Solar to deliver microgrid power to remote WA

Solar to deliver microgrid power to remote WA
ABB microgrid technology supporting a solar photovoltaic diesel power station in remote WA

A microgrid solution is maximising the intake of solar power generation and minimising diesel fuel generation in remote locations in Western Australia such as Marble Bar and Nullagine – towns that are not connected to the grid and that would typically rely on diesel fuel.

Marble Bar is a town and rock formation in the Pilbara region, which is now home to only 200 people. Self-described as “Australia’s hottest town”, the arid climate and blistering summers have helped this small mining centre hold the world record for heat – 160 consecutive days at 37.8°C or above – for the past 90 years.

The burning sun has also made Marble Bar unique as the site of one of the world’s first utility-scale, high-penetration solar photovoltaic diesel power stations – with the other station in the adjoining gold-rush town of Nullagine, which holds a similar history and population.

ABB, through its Darwin-based team, worked closely with Horizon Power and SunPower Australia to install these new power stations, which are setting benchmarks – at an 85 per cent peak – for isolated hybrid diesel power systems with extremely high renewable energy generation and conversion.

Stable power output 

The Marble Bar and Nullagine power stations each consist of four 320kW diesel generators and a 300kW solar array. They utilise some 2000 solar modules and a single axis solar tracking system, which follows the path of the sun throughout the day. The ground-mounted systems were the largest solar tracking systems commissioned in Australia at the time.

The hybrid solution includes a photovoltaic and a diesel generation plant as well as integration and control solutions. The microgrid is equipped with ABB’s PowerStoreTM kinetic flywheel grid stabilising technology which enables high solar energy penetration by injecting or absorbing power extremely fast in order to stabilise fluctuating power output from the solar power plant. ABB’s Microgrid Plus technology will help control the network.

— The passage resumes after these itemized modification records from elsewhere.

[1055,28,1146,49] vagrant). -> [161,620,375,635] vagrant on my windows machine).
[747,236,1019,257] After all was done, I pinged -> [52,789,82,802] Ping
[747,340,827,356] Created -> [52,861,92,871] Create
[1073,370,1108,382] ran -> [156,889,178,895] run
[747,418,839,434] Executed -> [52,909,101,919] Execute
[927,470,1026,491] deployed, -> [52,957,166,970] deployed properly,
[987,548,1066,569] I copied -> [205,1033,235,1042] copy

Reduced dependence on fossil fuels

This hybrid microgrid power solution is now supplying both towns with close to 60 per cent of their power through solar generation, saving approximately 400,000 litres of diesel fuel and 1100 metric tons of greenhouse gas emissions each year.

The ability to resolve intermittency issues caused by solar and wind generation in weak power systems enables renewable generation to be increasingly used as a primary power source in many remote communities with zero or limited access to diesel or other types of fossil fuels. About 80 similar ABB installations in a wide variety of applications around the world utilise this powerful green technology, showing freedom from fossil fuels is a real option now and in the future.